● Text provided:
•••
Patchwork [v4,2/2] mtd: nand: write BBM to OOB even with flash-based BBT

login
register
mail settings
Submitter Brian Norris
Date Jan. 21, 2012, 4:38 a.m.
Message ID <1327120684-7066-3-git-send-email-computersforpeace@gmail.com>
Download mbox | patch
Permalink /patch/137154/
State New
Headers show

Comments

Brian Norris - Jan. 21, 2012, 4:38 a.m.
Currently, the flash-based BBT implementation writes bad block data only
to its flash-based table and not to the OOB marker area. Then, as new bad
blocks are marked over time, the OOB markers become out of date and the
flash-based table becomes the only source of current bad block
information.

This is undesirable because the OOB area is considered the standard
location for bad block information and its distributed nature allows it to
tolerate some more corruption than a centralized table. It becomes a more
obvious problem when, for example:

 * bootloader cannot read the flash-based BBT format
 * BBT is corrupted and the flash must be rescanned for bad
   blocks; we want to remember bad blocks that were marked from Linux

So to keep the bad block markers in sync with the flash-based BBT, this
patch changes the default so that we write bad block markers to the proper
OOB area on each block in addition to flash-based BBT. Comments are
updated, expanded, and/or relocated as necessary.

The new flash-based BBT procedure for marking bad blocks:
 (1) erase the affected block, to allow OOB marker to be written cleanly
 (2) update in-memory BBT
 (3) write bad block marker to OOB area of affected block
 (4) update flash-based BBT
Note that we retain the first error encountered in (3) or (4), finish the
procedures, and dump the error in the end:

This should handle power cuts gracefully enough. (1) and (2) are mostly
harmless (note that (1) will not erase an already-recognized bad block).
The OOB and BBT may be "out of sync" if we experience power loss bewteen
(3) and (4), but we can reasonably expect that on next boot, subsequent
I/O operations will discover that the block should be marked bad again,
thus re-syncing the OOB and BBT.

Note that this is a change from the previous default flash-based BBT
behavior. If your system cannot support writing bad block markers to OOB,
use the new NAND_BBT_NO_OOB_BBM option (in combination with
NAND_BBT_USE_FLASH and NAND_BBT_NO_OOB).
•••
● Study material:

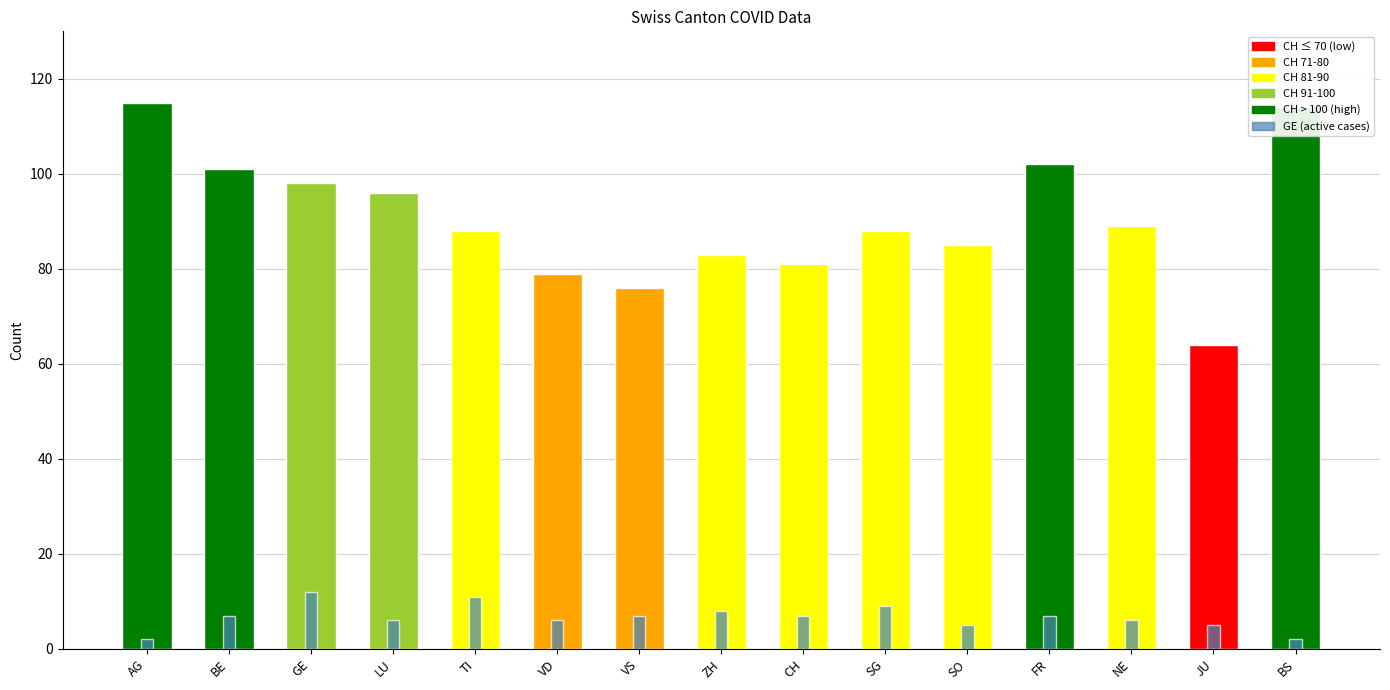

At which label is GE_pc closest to 3?

VS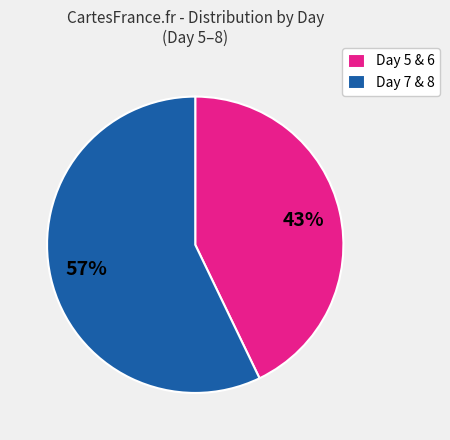

Rank the categories by value from lowest to highest.

Day 5 & 6, Day 7 & 8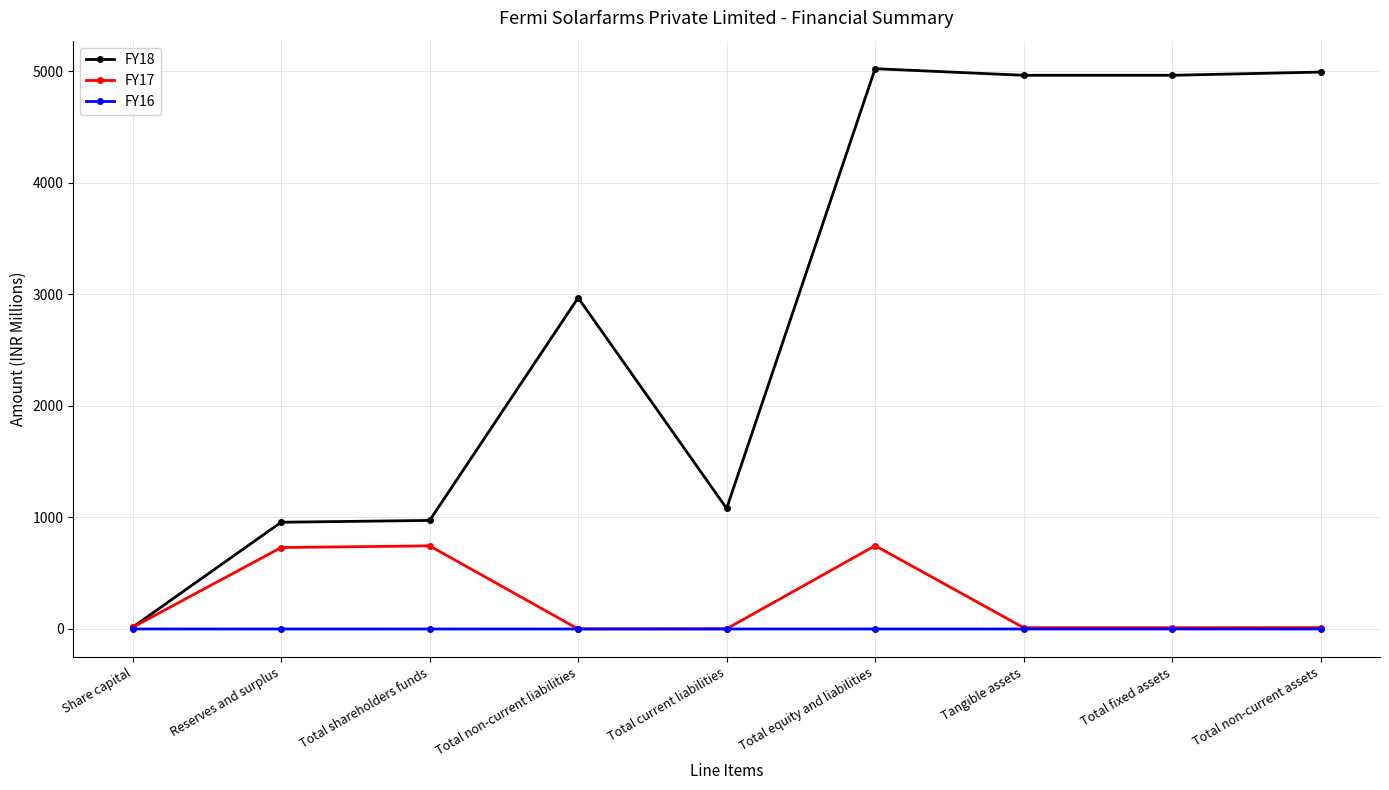

The value of FY18 at Tangible assets is 4964.6. True or false?

True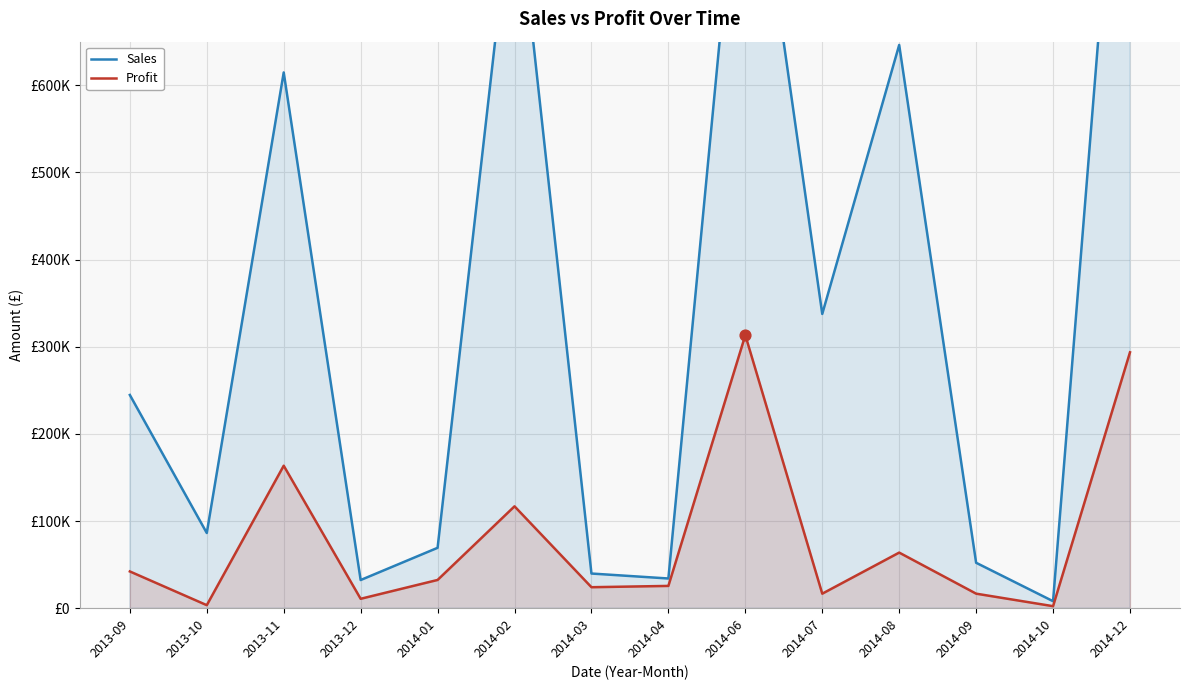

Which series has the largest total across all categories?

Sales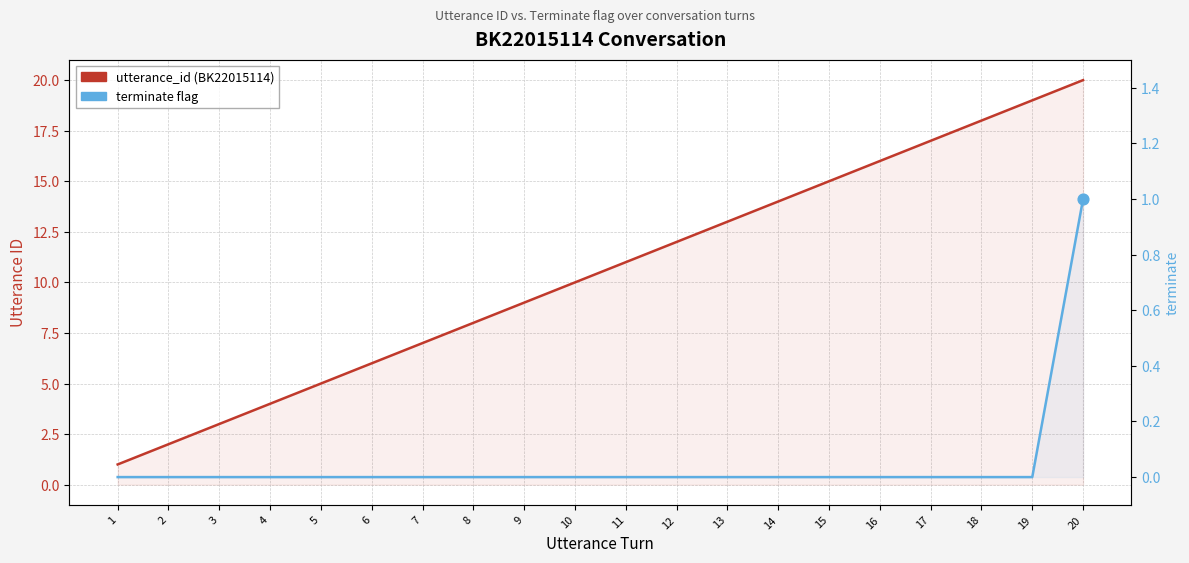

Which series has the largest total across all categories?

utterance_id (BK22015114)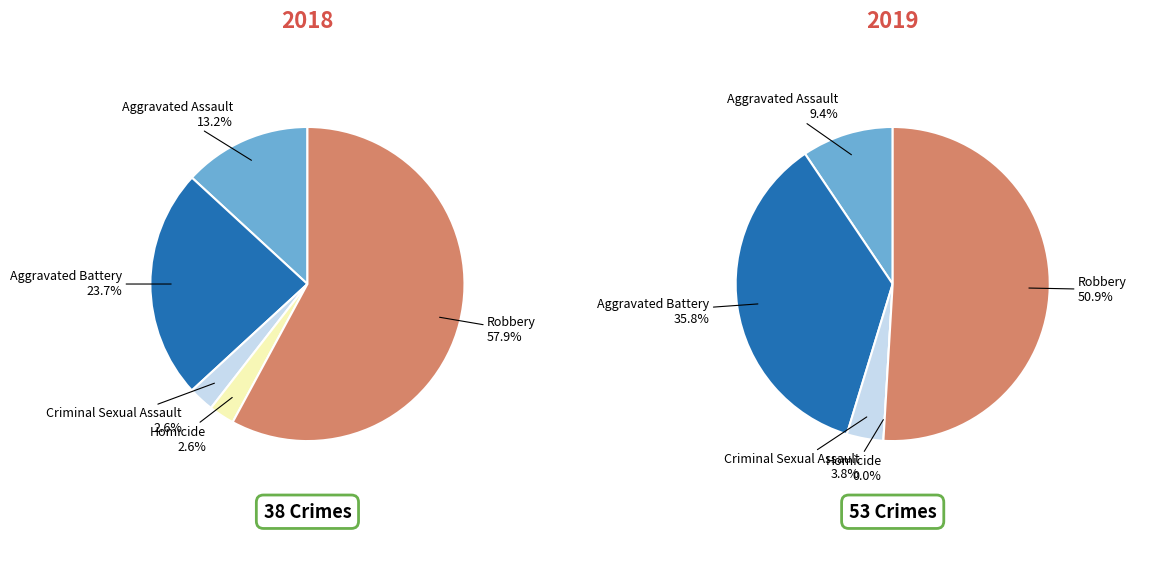

How many segments does this pie chart have?

5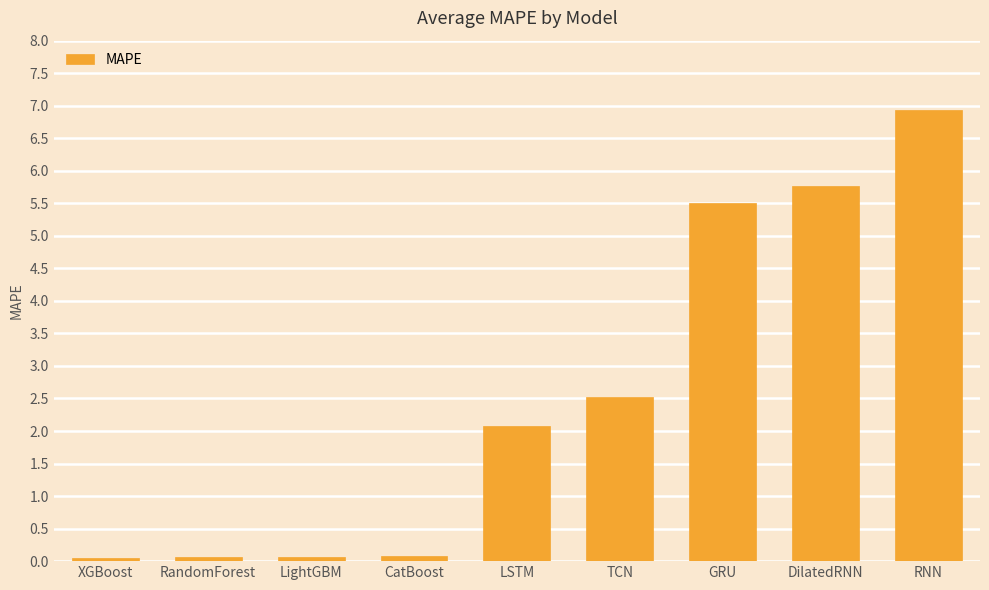

At which label is the value closest to 3?

TCN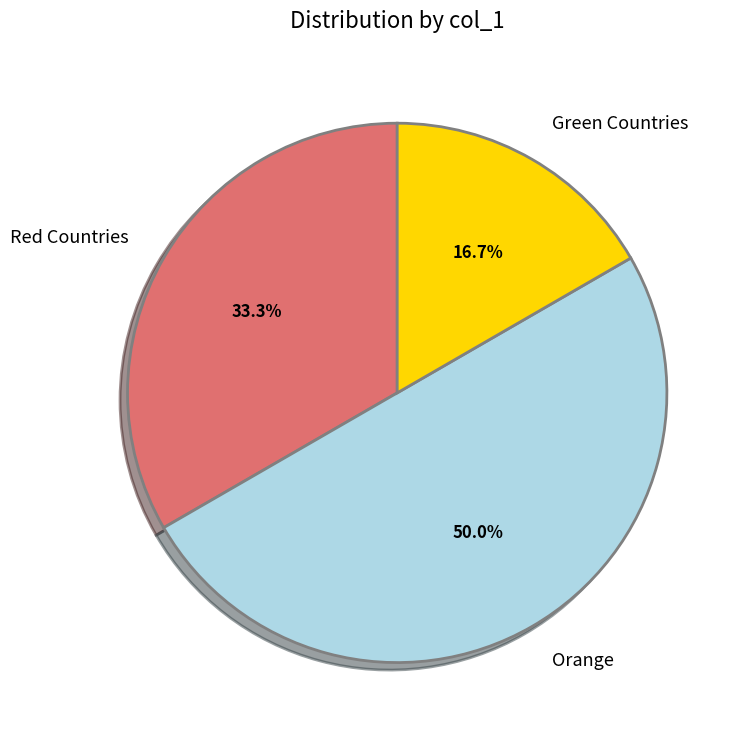

How many slices are in this pie chart?

3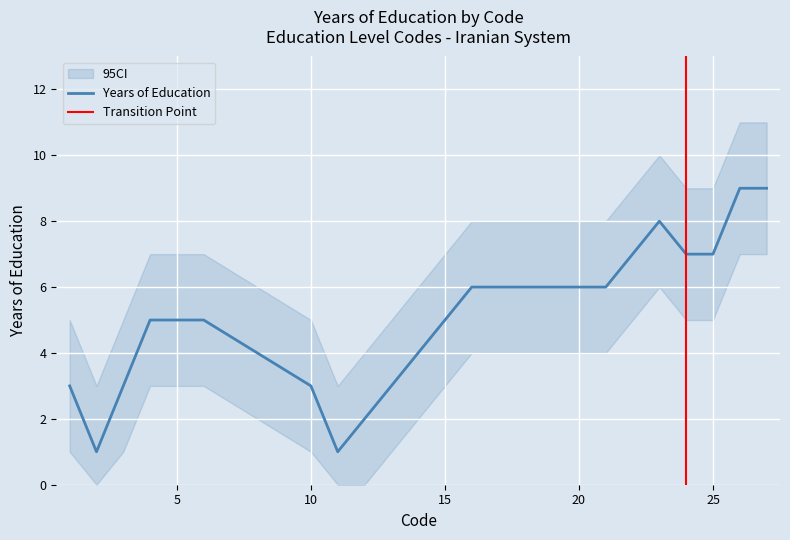

At which label is the value closest to 5?

4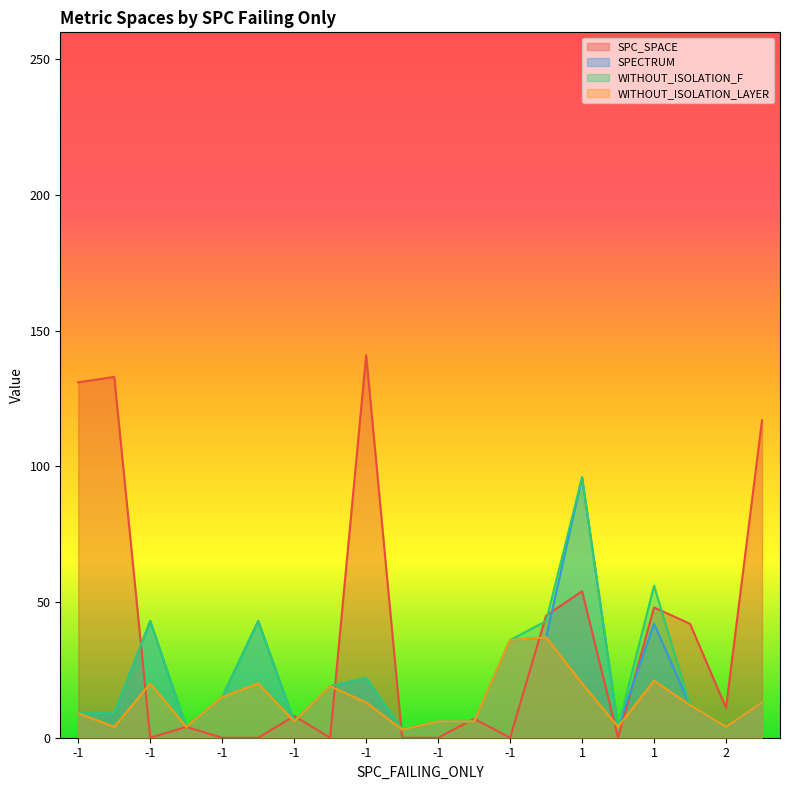

Which series has the largest total across all categories?

SPC_SPACE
•••
● Activity list:
A – Answer these from the patch description:
(i) Who is listed as the submitter?
(ii) In the new procedure for marking bad blocks, what does step (2) do?
(iii) What option should a system use if it cannot support writing bad block markers to OOB?
B – Echo the stretch of the patch description from "So to keep the" through "relocated as necessary.".

● Answers to this exercise:
A –
(i) Brian Norris
(ii) It updates the in-memory BBT.
(iii) NAND_BBT_NO_OOB_BBM, in combination with NAND_BBT_USE_FLASH and NAND_BBT_NO_OOB.

B –
So to keep the bad block markers in sync with the flash-based BBT, this
patch changes the default so that we write bad block markers to the proper
OOB area on each block in addition to flash-based BBT. Comments are
updated, expanded, and/or relocated as necessary.